*COMPITO A:* Nel testo sui rischi per la rete internet nel mar Rosso, a chi hanno attribuito i media la responsabilità dell'incidente?

*TESTO DATO:*
--

Le responsabilità dell’incidente sono state attribuite – si badi bene: l’attribuzione è stata fatta dai media, non da chi ha denunciato il fenomeno – ai ribelli Houti che stanno operando nello Yemen, che sono collegati al regime iraniano e che stanno facendo aumentare le tensioni militari all’interno di un punto cruciale per la geopolitica mondiale come il mar Rosso. Tuttavia, limitare i rischi di malfunzionamenti alla rete internet esclusivamente ai difficili equilibri geopolitici e ai conflitti in corso può essere riduttivo. Si pensi, infatti, alla vulnerabilità che una infrastruttura del genere possa avere, in caso di incidenti. Lo stesso episodio che si è verificato negli ultimi giorni di febbraio 2023, infatti, potrebbe essere legato a una nave affondata, che avrebbe tranciato un cavo con la propria ancora. Insomma, un effetto collaterale della tensione nell’area e non una vera e propria azione di guerra deliberata contro l’infrastruttura.

--

Estrazioni di testo per pagina
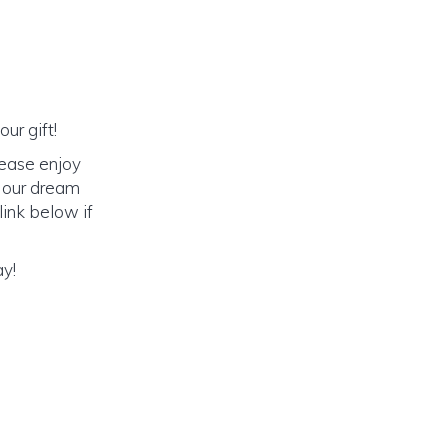
ur gift!
lease enjoy
o our dream
link below if
ay!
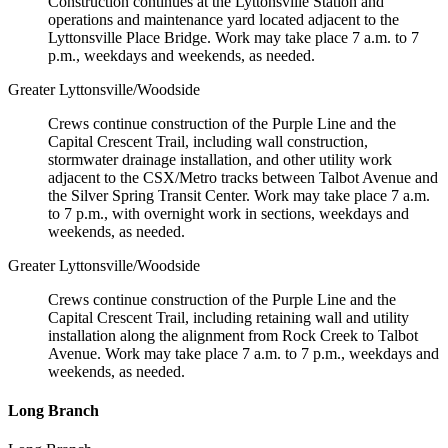
Construction continues at the Lyttonsville Station and
operations and maintenance yard located adjacent to the
Lyttonsville Place Bridge. Work may take place 7 a.m. to 7
p.m., weekdays and weekends, as needed.
Greater Lyttonsville/Woodside
Crews continue construction of the Purple Line and the
Capital Crescent Trail, including wall construction,
stormwater drainage installation, and other utility work
adjacent to the CSX/Metro tracks between Talbot Avenue and
the Silver Spring Transit Center. Work may take place 7 a.m.
to 7 p.m., with overnight work in sections, weekdays and
weekends, as needed.
Greater Lyttonsville/Woodside
Crews continue construction of the Purple Line and the
Capital Crescent Trail, including retaining wall and utility
installation along the alignment from Rock Creek to Talbot
Avenue. Work may take place 7 a.m. to 7 p.m., weekdays and
weekends, as needed.
Long Branch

--

*COMPITO B:* Riporta tutti i record sostituendo ogni "Crews" con "Workers", senza altre modifiche, e per favore escludi le immagini dalla risposta.

*RISPOSTA A:* Ai ribelli Houti che operano nello Yemen.

*RISPOSTA B:*
ur gift!
lease enjoy
o our dream
link below if
ay!
Construction continues at the Lyttonsville Station and
operations and maintenance yard located adjacent to the
Lyttonsville Place Bridge. Work may take place 7 a.m. to 7
p.m., weekdays and weekends, as needed.
Greater Lyttonsville/Woodside
Workers continue construction of the Purple Line and the
Capital Crescent Trail, including wall construction,
stormwater drainage installation, and other utility work
adjacent to the CSX/Metro tracks between Talbot Avenue and
the Silver Spring Transit Center. Work may take place 7 a.m.
to 7 p.m., with overnight work in sections, weekdays and
weekends, as needed.
Greater Lyttonsville/Woodside
Workers continue construction of the Purple Line and the
Capital Crescent Trail, including retaining wall and utility
installation along the alignment from Rock Creek to Talbot
Avenue. Work may take place 7 a.m. to 7 p.m., weekdays and
weekends, as needed.
Long Branch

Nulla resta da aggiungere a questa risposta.